Across the data below, how many lines hold "linecap"? Answer with that number and nothing else.

Dataset items
[Start of section]

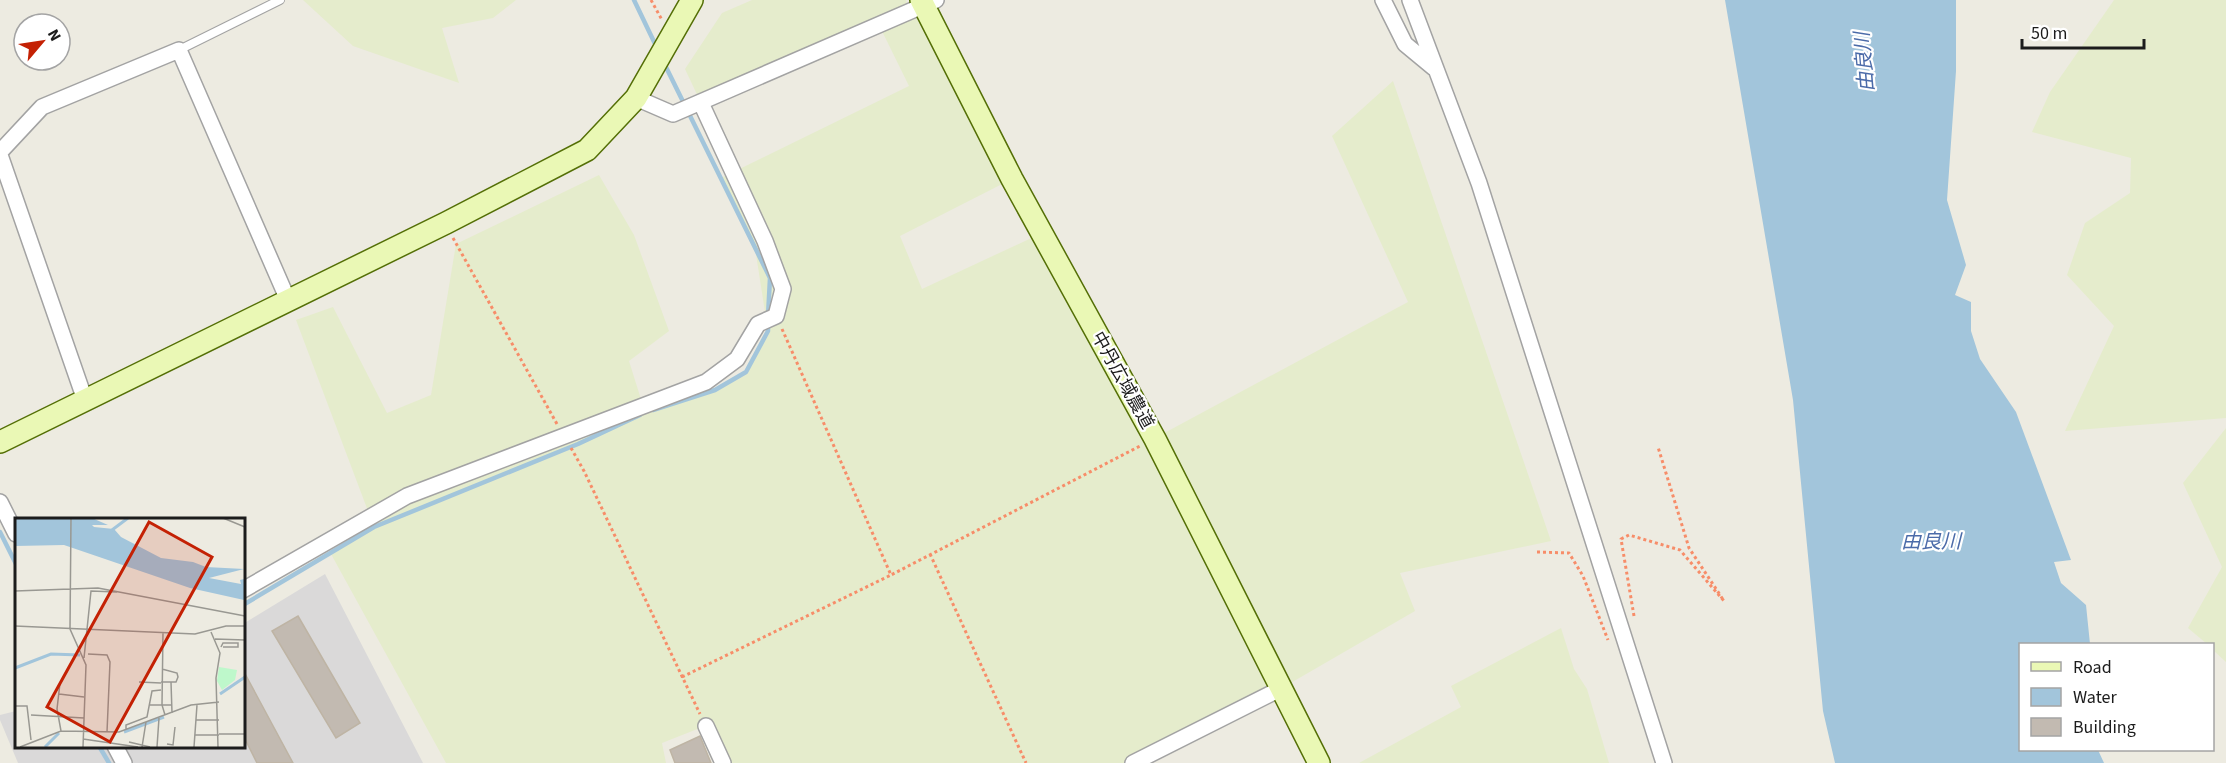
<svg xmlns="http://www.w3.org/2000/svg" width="2226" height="763" viewBox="0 0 2226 763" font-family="'Source Sans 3','Noto Sans JP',sans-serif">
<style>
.residential{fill:#dad9d9}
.farmland{fill:#e5eccc}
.water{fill:#a2c5db}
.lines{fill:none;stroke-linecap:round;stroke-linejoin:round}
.stream{stroke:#a2c5db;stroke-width:4.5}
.building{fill:#c2bab1;stroke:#beb4a4;stroke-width:1.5}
.lane-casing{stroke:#a3a3a3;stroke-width:10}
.street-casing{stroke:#a3a3a3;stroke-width:18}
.secondary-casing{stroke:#546f06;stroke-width:24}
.path{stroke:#f78d69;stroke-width:3;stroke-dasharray:3 3;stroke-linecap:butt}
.lane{stroke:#fff;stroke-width:8}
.street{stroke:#fff;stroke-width:15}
.secondary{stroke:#eaf8b5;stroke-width:21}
.labels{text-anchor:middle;stroke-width:4.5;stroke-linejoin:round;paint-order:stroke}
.street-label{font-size:18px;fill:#1c1c1c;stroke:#fff}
.water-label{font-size:20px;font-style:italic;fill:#4b6ba9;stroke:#fff}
.inset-river{fill:none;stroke:#a2c5db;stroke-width:3}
.inset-road{fill:none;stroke:#999892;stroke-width:1.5}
.view{fill:#c42104;fill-opacity:0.15;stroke:#c42104;stroke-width:3}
.inset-edge{fill:none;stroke:#1c1c1c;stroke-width:3}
</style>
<rect width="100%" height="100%" fill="#edebe1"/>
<path class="residential" d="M325 574 423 763H18L0 720V715L16 711V746H243V624Z"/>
<path class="farmland" d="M303 0H516L493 18 442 28 459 83 353 46Z
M752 0H906L907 3 701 103 685 69 722 13Z
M2114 0H2226V418L2065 431 2114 326 2067 275 2085 223 2130 193 2131 158 2032 132 2050 92Z
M923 4 1012 179 900 236 922 289 1042 233 1155 438 1408 302 1332 136 1393 81 1551 541 1400 573 1415 611 1282 688 1138 763H723L705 726 662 743 666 763H446L331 554 374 527 296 320 333 307 387 413 431 395 456 244 599 175 634 235 669 331 629 361 645 412 715 390 746 372 768 331 755 248 721 178 909 86 879 25Z
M2226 428V662L2213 650 2212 644H2207L2188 628 2222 567 2183 483Z
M1561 628 1574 669 1587 689 1609 763H1359L1461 707 1451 686Z"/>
<path class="water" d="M1725 0H1956V71L1947 200 1966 265 1955 295 1971 302V331L1980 359 2016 412 2071 560 2054 562 2061 583 2086 605 2090 644H2020V750H2098L2104 763H1835L1823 711 1793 400Z"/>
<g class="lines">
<path class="stream" d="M634 0 657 48
M663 61 770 278 768 316
M653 410 715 390 746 372 768 331V324
M0 532 16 564
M243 605 374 527 578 444 640 415
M99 746 109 763"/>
</g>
<path class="building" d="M298 616 360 723 336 738 272 631Z
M243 670 293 763H257L243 735Z
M700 736 711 763H675L670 750Z"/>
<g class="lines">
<defs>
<path id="lane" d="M179 50 280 0"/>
<path id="street" d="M1383 0 1405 44 1434 68
M1410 0 1479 183 1664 763
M636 98 673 114 936 0
M0 152 42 107 179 50 288 300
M0 155 85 400
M0 502 16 534
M243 590 407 496 706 382 737 359 758 324 776 316 783 289 765 241 701 103
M706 726 723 763
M115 746 124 763
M1133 763 1282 688"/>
<path id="secondary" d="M921 0 1012 179 1155 439 1319 763
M0 442 446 223 587 150 636 98 692 0"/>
</defs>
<use href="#lane" class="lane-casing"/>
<use href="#street" class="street-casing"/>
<use href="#secondary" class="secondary-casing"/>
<path class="path" d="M651 0 662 20
M453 238 557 424
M782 329 891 575 1140 446
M571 448 584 471 700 714
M1537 552 1569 553 1583 576 1608 640
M930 554 1026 763
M1634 616 1621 539 1629 535 1680 550 1724 601 1689 548 1658 447
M682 677 891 575"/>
<use href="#lane" class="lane"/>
<use href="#street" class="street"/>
<use href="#secondary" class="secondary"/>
</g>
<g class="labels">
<g class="street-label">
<text transform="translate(1123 380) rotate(61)" y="6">中丹広域農道</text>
</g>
<g class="water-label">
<text transform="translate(1864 62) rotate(-95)" y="7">由良川</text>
<text x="1931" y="548">由良川</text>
</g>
</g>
<g transform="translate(15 518)">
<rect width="230" height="230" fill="#edebe1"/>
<path d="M204 149 222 152 220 162 207 172 202 163Z" fill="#bef8cb"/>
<path d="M0 0H77L93 7H77L79 9 99 11 106 19 146 40 178 44 191 49 229 51 194 60 226 66 225 62 229 61V82L175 70 49 27 0 28Z" fill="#a2c5db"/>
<path class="inset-river" d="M97 12 113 0M0 150 36 136 65 137M205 176 230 159M109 214 149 199M30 229 44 215"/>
<path class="inset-road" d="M56 0 55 111 71 147 68 229M208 0 230 9M0 73 83 70 230 98M0 108 180 116 211 108H230M148 114 147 187 150 197M196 114 205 135 201 160 203 229M200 121 230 122M206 129 208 125H223V129H208M73 136 92 137 95 144 92 214M69 140 76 73 102 74M124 164 146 165M146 164H161L163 159 162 155 147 151M156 164 157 195M45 165 42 191 46 213M44 176 69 179M135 187H157M0 188H12L16 222M16 197 69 200M181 202H204M111 212V207L132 199 137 173 146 172M204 216H230M180 217H204M68 221 123 229M114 224 135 229M152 226 158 227 160 209M5 229 46 213 104 214 176 187 204 184M127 229 131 204M142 229 144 200M179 229 182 187"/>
<path class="view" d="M134 4 197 39 95 224 32 189Z"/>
<rect width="230" height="230" class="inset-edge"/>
</g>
<rect x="2019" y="643" width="195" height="108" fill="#ffffff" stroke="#a4a4a4" stroke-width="1.5"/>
<rect x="2031" y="662" width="30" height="9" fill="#eaf8b5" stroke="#a4a4a4" stroke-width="1.5"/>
<text x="2073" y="673" font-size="18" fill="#1c1c1c">Road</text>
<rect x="2031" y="688" width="30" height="18" fill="#a2c5db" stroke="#a4a4a4" stroke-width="1.5"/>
<text x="2073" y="703" font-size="18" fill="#1c1c1c">Water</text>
<rect x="2031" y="718" width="30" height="18" fill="#c2bab1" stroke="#a4a4a4" stroke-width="1.5"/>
<text x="2073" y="733" font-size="18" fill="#1c1c1c">Building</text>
<g transform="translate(42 42) rotate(61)"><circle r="28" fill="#ffffff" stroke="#a4a4a4" stroke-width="1.5"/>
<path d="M0-4.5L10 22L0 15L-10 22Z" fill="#c42104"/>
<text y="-9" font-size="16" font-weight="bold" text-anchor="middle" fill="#1c1c1c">N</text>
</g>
<path d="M2022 39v9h122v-9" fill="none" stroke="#1c1c1c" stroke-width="3"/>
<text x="2031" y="39" font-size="18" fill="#1c1c1c" stroke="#ffffff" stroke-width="4.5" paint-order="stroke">50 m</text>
</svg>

[End of section]

▸ **EXERCISE SOLUTION**:
2